We’ve instituted this rule at Foundry Group, although it’s upsetting and offensive to me because I think it fundamentally violates my First Amendment rights. To err on the side of caution, we’ve determined that spouses cannot make state or local political contributions either. This infuriates Amy, as it should.
It’s even more upsetting when you consider that there is no cap on political contributions that corporations can make. The Supreme Court ruled on this in January stating that the government has no business regulating political speech. So, on one hand we have corporations who can give any amount to any candidate running for office while on the other hand my wife can’t contribute $1,000 to someone running for governor of Colorado.
Now, don’t misunderstand me – I think pay to play is grotesque. And Amy and I are huge advocates of campaign finance reform. However, the core problem of pay to play is bribery, not the active support of state and local candidates for office by individual citizens. They are totally different things and should be able to be easily and cleanly differentiated, without the government regulating my political speech.
I’m far away from Washington DC today. Actually, I’m a lot closer to Russia than I am to DC and that makes me an expert on Russia. Wait, someone else said that (although the people next to me and Amy at dinner last night were speaking Russian.)
But my friend the Internets (actually, the Web) brought DC closer to me today. While I’m only involved in a handful of things related to politics and DC, several of them popped up somewhere in my world in the last two days. So, I thought I’d share them with you.
Let’s start with software patents. I’m still seriously bummed about Bilski – not the specific ruling, but the fact that in my opinion the Supreme Court wimped out on something that is very important. Several friends have told me that the Supreme Court did exactly what they were supposed to – they ruled on a vary narrow and specific issue that was put before them. A few other friends of mine, including several lawyers that know a lot about the Supreme Court, said it looked like the Supreme Court came close to making a significant and profound ruling – with plenty of hints buried in the stuff Justice Stevens wrote. I can’t interpret any of the Supreme Court inside baseball, but I do know how I feel about software patents and expressed my frustration in an article that I co-authored with Paul Kedrosky titled Software Patents Need to Be Abolished that showed up in the Huffington Post yesterday. In case you need more evidence around the stupidity of the whole situation, take a look at the crap van Rijn is going through. Or maybe this patent from Microsoft on “how to turn a page in an electronic book.”

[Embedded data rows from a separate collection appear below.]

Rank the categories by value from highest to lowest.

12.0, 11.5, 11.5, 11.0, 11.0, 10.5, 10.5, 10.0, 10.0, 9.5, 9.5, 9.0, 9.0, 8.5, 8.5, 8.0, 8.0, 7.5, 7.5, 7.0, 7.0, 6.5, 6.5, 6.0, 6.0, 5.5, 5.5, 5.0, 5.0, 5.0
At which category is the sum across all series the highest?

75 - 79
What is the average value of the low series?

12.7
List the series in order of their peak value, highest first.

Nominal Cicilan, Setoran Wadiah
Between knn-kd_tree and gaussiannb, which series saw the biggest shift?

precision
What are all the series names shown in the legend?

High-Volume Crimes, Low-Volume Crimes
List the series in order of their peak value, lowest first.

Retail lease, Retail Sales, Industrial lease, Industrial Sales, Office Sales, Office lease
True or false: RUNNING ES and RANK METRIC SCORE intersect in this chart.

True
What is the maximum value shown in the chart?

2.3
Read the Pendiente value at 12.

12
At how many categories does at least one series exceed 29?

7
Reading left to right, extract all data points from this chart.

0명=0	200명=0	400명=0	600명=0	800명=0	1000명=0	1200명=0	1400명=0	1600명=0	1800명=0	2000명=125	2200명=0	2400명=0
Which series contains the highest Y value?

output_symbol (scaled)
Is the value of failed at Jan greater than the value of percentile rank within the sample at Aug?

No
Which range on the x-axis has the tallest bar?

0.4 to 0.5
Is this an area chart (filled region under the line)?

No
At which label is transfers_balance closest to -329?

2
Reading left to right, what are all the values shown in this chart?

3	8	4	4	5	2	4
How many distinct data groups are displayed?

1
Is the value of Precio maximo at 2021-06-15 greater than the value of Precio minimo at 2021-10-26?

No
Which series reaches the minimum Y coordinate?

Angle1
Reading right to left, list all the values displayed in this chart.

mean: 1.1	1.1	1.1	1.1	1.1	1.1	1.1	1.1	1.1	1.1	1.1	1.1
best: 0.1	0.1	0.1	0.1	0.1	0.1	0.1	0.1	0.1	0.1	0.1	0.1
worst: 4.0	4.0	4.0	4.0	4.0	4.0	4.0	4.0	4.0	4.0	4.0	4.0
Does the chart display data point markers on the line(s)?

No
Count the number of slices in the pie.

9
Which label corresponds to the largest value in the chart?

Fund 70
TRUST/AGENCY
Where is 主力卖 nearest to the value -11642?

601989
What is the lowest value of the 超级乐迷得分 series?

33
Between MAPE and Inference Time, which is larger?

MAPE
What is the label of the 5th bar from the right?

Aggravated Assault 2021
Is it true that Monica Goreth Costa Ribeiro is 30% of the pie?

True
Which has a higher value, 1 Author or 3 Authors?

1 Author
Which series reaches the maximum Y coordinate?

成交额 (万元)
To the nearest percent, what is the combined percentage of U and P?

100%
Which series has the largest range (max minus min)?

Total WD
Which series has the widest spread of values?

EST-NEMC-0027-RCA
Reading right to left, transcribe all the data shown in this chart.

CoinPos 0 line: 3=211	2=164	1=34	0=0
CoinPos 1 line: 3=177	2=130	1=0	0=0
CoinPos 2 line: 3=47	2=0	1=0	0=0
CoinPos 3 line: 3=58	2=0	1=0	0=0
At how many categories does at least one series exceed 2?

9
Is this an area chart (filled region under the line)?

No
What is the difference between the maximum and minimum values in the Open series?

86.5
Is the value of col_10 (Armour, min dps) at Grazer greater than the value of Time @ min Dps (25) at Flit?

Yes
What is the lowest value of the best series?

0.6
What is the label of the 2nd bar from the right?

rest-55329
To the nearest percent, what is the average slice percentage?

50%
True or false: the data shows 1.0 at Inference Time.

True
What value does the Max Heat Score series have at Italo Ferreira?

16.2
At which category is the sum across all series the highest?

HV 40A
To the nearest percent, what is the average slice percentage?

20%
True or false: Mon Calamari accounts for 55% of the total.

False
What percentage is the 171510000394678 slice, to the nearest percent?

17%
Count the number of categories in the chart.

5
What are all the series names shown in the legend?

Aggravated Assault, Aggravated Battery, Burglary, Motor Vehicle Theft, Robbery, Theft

DC Topic #2 is the Startup Visa. Inc. Magazine has a great article about the issue and the Startup Visa titled The Immigrant Advantage. My friends Kevin Mann (British) and Thanavath Jaroenvanit (French) – both of TechStars Boulder 2008 – co-founders of Graphic.ly – and one of my inspirations for the Startup Visa movement) are prominently featured. And the Kauffman Foundation just came out with a study that concludes that Job Growth is Entirely Driven by Startups. I’ve had a few encouraging conversations about the Startup Visa movement recently, including hearing about a new co-sponsor of the Senate Bill (“The Startup Visa Act of 2010”) as well as talking to a handful of prominent organizations that are close to signing up to get behind it.
Finally, LeBron James has apparently signed with the Miami Heat. I have no idea what that has to do with DC, other than I’m sure the Wizards were trying to get him also.